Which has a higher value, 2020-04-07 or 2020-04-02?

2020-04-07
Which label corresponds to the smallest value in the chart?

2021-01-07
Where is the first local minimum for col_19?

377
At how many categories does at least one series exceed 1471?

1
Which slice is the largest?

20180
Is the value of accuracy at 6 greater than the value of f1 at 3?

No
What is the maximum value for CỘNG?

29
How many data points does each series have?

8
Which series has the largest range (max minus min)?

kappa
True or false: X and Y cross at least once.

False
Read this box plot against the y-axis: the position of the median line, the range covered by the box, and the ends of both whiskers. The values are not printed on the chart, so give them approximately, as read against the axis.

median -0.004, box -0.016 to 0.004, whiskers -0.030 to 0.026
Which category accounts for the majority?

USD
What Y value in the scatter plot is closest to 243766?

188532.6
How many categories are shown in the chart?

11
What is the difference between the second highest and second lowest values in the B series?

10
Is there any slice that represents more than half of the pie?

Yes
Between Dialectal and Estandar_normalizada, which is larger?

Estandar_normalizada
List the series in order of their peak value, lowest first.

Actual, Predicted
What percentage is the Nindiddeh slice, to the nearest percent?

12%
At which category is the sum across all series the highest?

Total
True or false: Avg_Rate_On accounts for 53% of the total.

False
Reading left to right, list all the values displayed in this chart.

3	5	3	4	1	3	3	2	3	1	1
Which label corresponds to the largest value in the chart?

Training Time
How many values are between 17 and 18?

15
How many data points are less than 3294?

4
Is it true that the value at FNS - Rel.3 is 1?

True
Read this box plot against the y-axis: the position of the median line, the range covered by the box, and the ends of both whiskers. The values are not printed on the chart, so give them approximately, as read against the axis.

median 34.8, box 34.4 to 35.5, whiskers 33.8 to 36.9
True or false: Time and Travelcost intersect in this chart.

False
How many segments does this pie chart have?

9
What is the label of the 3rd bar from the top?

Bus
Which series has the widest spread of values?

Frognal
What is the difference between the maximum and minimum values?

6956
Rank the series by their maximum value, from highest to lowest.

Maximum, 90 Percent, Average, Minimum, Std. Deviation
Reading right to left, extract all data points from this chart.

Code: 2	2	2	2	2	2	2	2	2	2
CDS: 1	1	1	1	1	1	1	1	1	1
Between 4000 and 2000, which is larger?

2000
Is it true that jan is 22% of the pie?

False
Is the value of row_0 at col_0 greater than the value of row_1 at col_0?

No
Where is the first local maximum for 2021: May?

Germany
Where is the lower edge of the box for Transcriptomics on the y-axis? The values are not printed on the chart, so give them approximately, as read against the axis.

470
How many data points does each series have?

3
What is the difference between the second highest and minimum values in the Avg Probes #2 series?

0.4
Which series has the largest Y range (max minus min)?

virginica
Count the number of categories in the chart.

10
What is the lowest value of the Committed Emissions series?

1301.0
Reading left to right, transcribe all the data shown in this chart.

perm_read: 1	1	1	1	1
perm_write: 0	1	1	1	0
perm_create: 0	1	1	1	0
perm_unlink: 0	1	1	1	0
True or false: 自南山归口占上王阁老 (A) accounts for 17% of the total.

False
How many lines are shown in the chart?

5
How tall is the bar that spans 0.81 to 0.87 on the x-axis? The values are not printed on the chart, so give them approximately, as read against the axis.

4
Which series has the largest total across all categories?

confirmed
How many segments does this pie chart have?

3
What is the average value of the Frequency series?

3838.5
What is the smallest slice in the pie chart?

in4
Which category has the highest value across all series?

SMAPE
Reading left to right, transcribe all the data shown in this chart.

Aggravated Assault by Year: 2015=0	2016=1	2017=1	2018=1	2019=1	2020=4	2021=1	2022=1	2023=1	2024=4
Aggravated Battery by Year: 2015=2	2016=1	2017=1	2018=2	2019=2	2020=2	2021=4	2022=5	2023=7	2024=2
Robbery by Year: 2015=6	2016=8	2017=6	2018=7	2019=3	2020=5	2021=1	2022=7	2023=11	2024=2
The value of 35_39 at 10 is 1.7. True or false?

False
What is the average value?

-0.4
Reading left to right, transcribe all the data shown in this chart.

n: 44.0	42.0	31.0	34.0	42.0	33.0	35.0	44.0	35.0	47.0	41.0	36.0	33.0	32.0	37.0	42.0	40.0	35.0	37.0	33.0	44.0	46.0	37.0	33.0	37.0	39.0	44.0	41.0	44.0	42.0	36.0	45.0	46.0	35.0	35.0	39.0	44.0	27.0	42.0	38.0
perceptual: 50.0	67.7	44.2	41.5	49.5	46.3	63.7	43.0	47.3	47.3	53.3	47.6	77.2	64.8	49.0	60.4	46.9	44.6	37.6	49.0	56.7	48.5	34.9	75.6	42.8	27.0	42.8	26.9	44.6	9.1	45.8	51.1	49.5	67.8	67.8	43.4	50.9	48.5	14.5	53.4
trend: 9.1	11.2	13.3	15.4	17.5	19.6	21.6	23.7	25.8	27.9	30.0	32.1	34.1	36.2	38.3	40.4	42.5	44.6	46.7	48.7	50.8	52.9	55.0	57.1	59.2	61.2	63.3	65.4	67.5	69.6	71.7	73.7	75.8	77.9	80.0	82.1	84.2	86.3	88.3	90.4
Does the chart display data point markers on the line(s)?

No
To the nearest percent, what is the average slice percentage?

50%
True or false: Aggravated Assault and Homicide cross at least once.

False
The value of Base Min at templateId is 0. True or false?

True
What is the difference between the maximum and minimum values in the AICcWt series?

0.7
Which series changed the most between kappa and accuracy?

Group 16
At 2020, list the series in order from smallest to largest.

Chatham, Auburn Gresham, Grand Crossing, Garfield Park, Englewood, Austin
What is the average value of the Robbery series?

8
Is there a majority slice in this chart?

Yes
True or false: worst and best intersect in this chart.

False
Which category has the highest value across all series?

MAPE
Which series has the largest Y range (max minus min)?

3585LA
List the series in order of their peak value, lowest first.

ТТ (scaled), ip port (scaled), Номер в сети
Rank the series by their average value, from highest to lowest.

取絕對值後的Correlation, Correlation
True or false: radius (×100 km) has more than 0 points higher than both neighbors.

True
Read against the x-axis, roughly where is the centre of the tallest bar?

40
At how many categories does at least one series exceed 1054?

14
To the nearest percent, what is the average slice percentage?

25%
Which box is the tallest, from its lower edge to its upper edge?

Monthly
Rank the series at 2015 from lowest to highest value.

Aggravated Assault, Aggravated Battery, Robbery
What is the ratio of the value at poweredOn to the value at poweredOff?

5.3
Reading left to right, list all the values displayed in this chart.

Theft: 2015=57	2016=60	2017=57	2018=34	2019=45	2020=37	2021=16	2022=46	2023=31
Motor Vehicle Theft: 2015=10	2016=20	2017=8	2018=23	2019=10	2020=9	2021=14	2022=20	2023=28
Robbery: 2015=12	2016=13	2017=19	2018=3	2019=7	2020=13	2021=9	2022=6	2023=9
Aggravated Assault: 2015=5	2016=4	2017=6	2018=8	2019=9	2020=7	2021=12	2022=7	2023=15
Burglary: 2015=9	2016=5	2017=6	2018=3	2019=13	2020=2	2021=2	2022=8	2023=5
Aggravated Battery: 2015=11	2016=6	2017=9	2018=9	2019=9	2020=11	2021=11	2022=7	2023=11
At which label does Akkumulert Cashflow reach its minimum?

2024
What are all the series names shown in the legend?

|---|

What you need to do => Could you output all of the records above again, word for word and line for line, with nothing added or left out?

Response box =>
Which has a higher value, 2020-04-07 or 2020-04-02?

2020-04-07
Which label corresponds to the smallest value in the chart?

2021-01-07
Where is the first local minimum for col_19?

377
At how many categories does at least one series exceed 1471?

1
Which slice is the largest?

20180
Is the value of accuracy at 6 greater than the value of f1 at 3?

No
What is the maximum value for CỘNG?

29
How many data points does each series have?

8
Which series has the largest range (max minus min)?

kappa
True or false: X and Y cross at least once.

False
Read this box plot against the y-axis: the position of the median line, the range covered by the box, and the ends of both whiskers. The values are not printed on the chart, so give them approximately, as read against the axis.

median -0.004, box -0.016 to 0.004, whiskers -0.030 to 0.026
Which category accounts for the majority?

USD
What Y value in the scatter plot is closest to 243766?

188532.6
How many categories are shown in the chart?

11
What is the difference between the second highest and second lowest values in the B series?

10
Is there any slice that represents more than half of the pie?

Yes
Between Dialectal and Estandar_normalizada, which is larger?

Estandar_normalizada
List the series in order of their peak value, lowest first.

Actual, Predicted
What percentage is the Nindiddeh slice, to the nearest percent?

12%
At which category is the sum across all series the highest?

Total
True or false: Avg_Rate_On accounts for 53% of the total.

False
Reading left to right, list all the values displayed in this chart.

3	5	3	4	1	3	3	2	3	1	1
Which label corresponds to the largest value in the chart?

Training Time
How many values are between 17 and 18?

15
How many data points are less than 3294?

4
Is it true that the value at FNS - Rel.3 is 1?

True
Read this box plot against the y-axis: the position of the median line, the range covered by the box, and the ends of both whiskers. The values are not printed on the chart, so give them approximately, as read against the axis.

median 34.8, box 34.4 to 35.5, whiskers 33.8 to 36.9
True or false: Time and Travelcost intersect in this chart.

False
How many segments does this pie chart have?

9
What is the label of the 3rd bar from the top?

Bus
Which series has the widest spread of values?

Frognal
What is the difference between the maximum and minimum values?

6956
Rank the series by their maximum value, from highest to lowest.

Maximum, 90 Percent, Average, Minimum, Std. Deviation
Reading right to left, extract all data points from this chart.

Code: 2	2	2	2	2	2	2	2	2	2
CDS: 1	1	1	1	1	1	1	1	1	1
Between 4000 and 2000, which is larger?

2000
Is it true that jan is 22% of the pie?

False
Is the value of row_0 at col_0 greater than the value of row_1 at col_0?

No
Where is the first local maximum for 2021: May?

Germany
Where is the lower edge of the box for Transcriptomics on the y-axis? The values are not printed on the chart, so give them approximately, as read against the axis.

470
How many data points does each series have?

3
What is the difference between the second highest and minimum values in the Avg Probes #2 series?

0.4
Which series has the largest Y range (max minus min)?

virginica
Count the number of categories in the chart.

10
What is the lowest value of the Committed Emissions series?

1301.0
Reading left to right, transcribe all the data shown in this chart.

perm_read: 1	1	1	1	1
perm_write: 0	1	1	1	0
perm_create: 0	1	1	1	0
perm_unlink: 0	1	1	1	0
True or false: 自南山归口占上王阁老 (A) accounts for 17% of the total.

False
How many lines are shown in the chart?

5
How tall is the bar that spans 0.81 to 0.87 on the x-axis? The values are not printed on the chart, so give them approximately, as read against the axis.

4
Which series has the largest total across all categories?

confirmed
How many segments does this pie chart have?

3
What is the average value of the Frequency series?

3838.5
What is the smallest slice in the pie chart?

in4
Which category has the highest value across all series?

SMAPE
Reading left to right, transcribe all the data shown in this chart.

Aggravated Assault by Year: 2015=0	2016=1	2017=1	2018=1	2019=1	2020=4	2021=1	2022=1	2023=1	2024=4
Aggravated Battery by Year: 2015=2	2016=1	2017=1	2018=2	2019=2	2020=2	2021=4	2022=5	2023=7	2024=2
Robbery by Year: 2015=6	2016=8	2017=6	2018=7	2019=3	2020=5	2021=1	2022=7	2023=11	2024=2
The value of 35_39 at 10 is 1.7. True or false?

False
What is the average value?

-0.4
Reading left to right, transcribe all the data shown in this chart.

n: 44.0	42.0	31.0	34.0	42.0	33.0	35.0	44.0	35.0	47.0	41.0	36.0	33.0	32.0	37.0	42.0	40.0	35.0	37.0	33.0	44.0	46.0	37.0	33.0	37.0	39.0	44.0	41.0	44.0	42.0	36.0	45.0	46.0	35.0	35.0	39.0	44.0	27.0	42.0	38.0
perceptual: 50.0	67.7	44.2	41.5	49.5	46.3	63.7	43.0	47.3	47.3	53.3	47.6	77.2	64.8	49.0	60.4	46.9	44.6	37.6	49.0	56.7	48.5	34.9	75.6	42.8	27.0	42.8	26.9	44.6	9.1	45.8	51.1	49.5	67.8	67.8	43.4	50.9	48.5	14.5	53.4
trend: 9.1	11.2	13.3	15.4	17.5	19.6	21.6	23.7	25.8	27.9	30.0	32.1	34.1	36.2	38.3	40.4	42.5	44.6	46.7	48.7	50.8	52.9	55.0	57.1	59.2	61.2	63.3	65.4	67.5	69.6	71.7	73.7	75.8	77.9	80.0	82.1	84.2	86.3	88.3	90.4
Does the chart display data point markers on the line(s)?

No
To the nearest percent, what is the average slice percentage?

50%
True or false: Aggravated Assault and Homicide cross at least once.

False
The value of Base Min at templateId is 0. True or false?

True
What is the difference between the maximum and minimum values in the AICcWt series?

0.7
Which series changed the most between kappa and accuracy?

Group 16
At 2020, list the series in order from smallest to largest.

Chatham, Auburn Gresham, Grand Crossing, Garfield Park, Englewood, Austin
What is the average value of the Robbery series?

8
Is there a majority slice in this chart?

Yes
True or false: worst and best intersect in this chart.

False
Which category has the highest value across all series?

MAPE
Which series has the largest Y range (max minus min)?

3585LA
List the series in order of their peak value, lowest first.

ТТ (scaled), ip port (scaled), Номер в сети
Rank the series by their average value, from highest to lowest.

取絕對值後的Correlation, Correlation
True or false: radius (×100 km) has more than 0 points higher than both neighbors.

True
Read against the x-axis, roughly where is the centre of the tallest bar?

40
At how many categories does at least one series exceed 1054?

14
To the nearest percent, what is the average slice percentage?

25%
Which box is the tallest, from its lower edge to its upper edge?

Monthly
Rank the series at 2015 from lowest to highest value.

Aggravated Assault, Aggravated Battery, Robbery
What is the ratio of the value at poweredOn to the value at poweredOff?

5.3
Reading left to right, list all the values displayed in this chart.

Theft: 2015=57	2016=60	2017=57	2018=34	2019=45	2020=37	2021=16	2022=46	2023=31
Motor Vehicle Theft: 2015=10	2016=20	2017=8	2018=23	2019=10	2020=9	2021=14	2022=20	2023=28
Robbery: 2015=12	2016=13	2017=19	2018=3	2019=7	2020=13	2021=9	2022=6	2023=9
Aggravated Assault: 2015=5	2016=4	2017=6	2018=8	2019=9	2020=7	2021=12	2022=7	2023=15
Burglary: 2015=9	2016=5	2017=6	2018=3	2019=13	2020=2	2021=2	2022=8	2023=5
Aggravated Battery: 2015=11	2016=6	2017=9	2018=9	2019=9	2020=11	2021=11	2022=7	2023=11
At which label does Akkumulert Cashflow reach its minimum?

2024
What are all the series names shown in the legend?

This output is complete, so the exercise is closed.